Reading text:
The sights are excellent. The rear is a square notch type with a highly visible white outline pattern while the front sight face has a yellow groove running its length vertically. Although I generally prefer plain black sights, I found this set-up did work very well. The sights are large and visible--great for a quick pick-up--without being unduly bulky or obtrusive. In short, they seem like ideal sights for a combat auto. The rear sight appears to be drift-adjustable for windage, but happily I found that the pistols shot very close to point of aim for me with many loads when I used a six o'clock hold.

Fieldstripping the Tanfoglio is identical to the CZ-75. First, make absolutely sure the pistol is completely empty and remove the magazine. Apply the safety. Retract the slide until the two little takedown marks on the left rear of the slide and frame are aligned and push out the slide stop from the right. The best way to do this, I found, is to grip the pistol in your right hand while you hook your left thumb through the triggerguard and your left index finger around the top front of the slide. The slide can then be pushed back by the left index finger until it is in alignment for dismounting while the right index finger pushes out the slide stop. with the slide stop removed, the slide can be slid off the front of the frame; the recoil spring and guide and then the barrel can be plucked from the bottom of the slide. This completes fieldstripping.

The magazines for the Tanfoglio auto pistol are fully interchangeable with those of the Czech CZ-75, by the way.

In our shooting sessions we found functional reliability to be excellent. Both guns handled Federal and PMC FMJs, Hornady/Froniter truncated cones and hollow points, Winchester Silvertips, and Pro Load lead round noses and FMJs with nearly perfect results. The only malfunction encountered with this ammo was one failure to completely eject Winchester Silvertips. This occurred with the TZ-75. We also had some extraction failures with one group of off-brnad commercial reloads that used some imported brass that was evidently too soft, as we discovered in several different guns. This was extractor and ejector, incidentally, are both hefty parts that look as if they will give long and trouble-free service.

Shooting for accuracy off the benchrest was conducted under such miserable conditions that I doublt if our results are indicative of the true capabilities of these pistols. The wind was bitter cold at the Petersen Ranch and gusting with such gale force that the target frames were buffeted about to such extent that they almost presented moving targets. The shooters on the G&A team were being blown about pretty badly too. Most groups we printed averaged about 3-1/2 inches at 25 yards--about par for a service-grade 9mm Parabellum--but I did manage to fire one group with Federal 123-grain FMJs that ran just under 2 inches with three shots cutting into a cloverleaf. Other loads that gave superior accuracy were the Winchester 115-grain Silvertips and Hornady/Froniter's 124-grain truncated cone-style FMJs. Neither pistol displayed a market edge in accuracy although on occasion each had a preference for different loads. I feel sure that under calmer conditions we would have had better results in the accuracy department.

Extracted data:
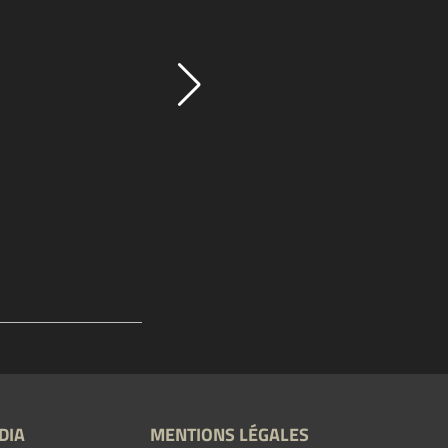
DIA
MENTIONS LÉGALES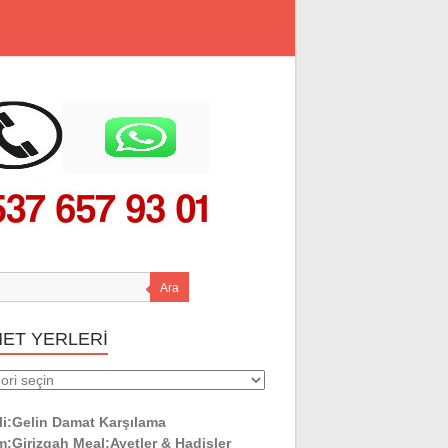
Ara
MET YERLERİ
ET
ERİ
li:Gelin Damat Karşılama
:Girizgah Meal:Ayetler & Hadisler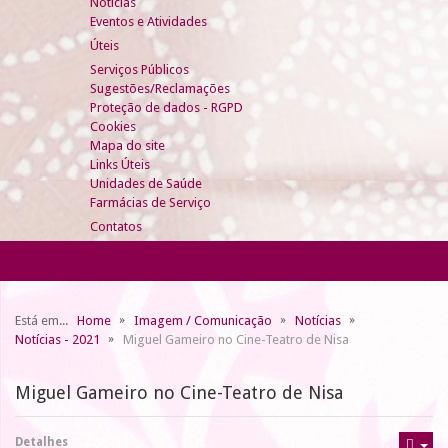
Notícias
Eventos e Atividades
Úteis
Serviços Públicos
Sugestões/Reclamações
Proteção de dados - RGPD
Cookies
Mapa do site
Links Úteis
Unidades de Saúde
Farmácias de Serviço
Contatos
Está em...
Home
Imagem / Comunicação
Notícias
Notícias - 2021
Miguel Gameiro no Cine-Teatro de Nisa
Miguel Gameiro no Cine-Teatro de Nisa
Detalhes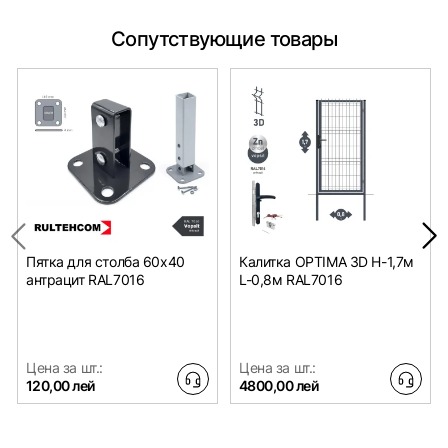
Сопутствующие товары
Пятка для столба 60x40
Калитка OPTIMA 3D H-1,7м
антрацит RAL7016
L-0,8м RAL7016
Цена за шт.:
Цена за шт.:
120,00 лей
4800,00 лей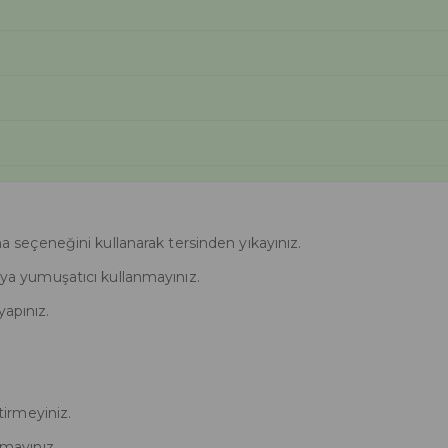
eçeneğini kullanarak tersinden yıkayınız.
veya yumuşatıcı kullanmayınız.
yapınız.
irmeyiniz.
mayınız.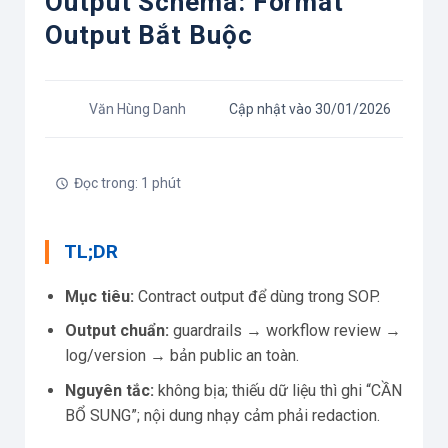
Output Schema: Format
Output Bắt Buộc
Văn Hùng Danh
Cập nhật vào 30/01/2026
Đọc trong: 1 phút
TL;DR
Mục tiêu:
Contract output để dùng trong SOP.
Output chuẩn:
guardrails → workflow review →
log/version → bản public an toàn.
Nguyên tắc:
không bịa; thiếu dữ liệu thì ghi “CẦN
BỔ SUNG”; nội dung nhạy cảm phải redaction.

Problem to solve: Reproduce the pistol review word for word, from "The magazines for" to "and trouble-free service.".

Your solution:
The magazines for the Tanfoglio auto pistol are fully interchangeable with those of the Czech CZ-75, by the way.

In our shooting sessions we found functional reliability to be excellent. Both guns handled Federal and PMC FMJs, Hornady/Froniter truncated cones and hollow points, Winchester Silvertips, and Pro Load lead round noses and FMJs with nearly perfect results. The only malfunction encountered with this ammo was one failure to completely eject Winchester Silvertips. This occurred with the TZ-75. We also had some extraction failures with one group of off-brnad commercial reloads that used some imported brass that was evidently too soft, as we discovered in several different guns. This was extractor and ejector, incidentally, are both hefty parts that look as if they will give long and trouble-free service.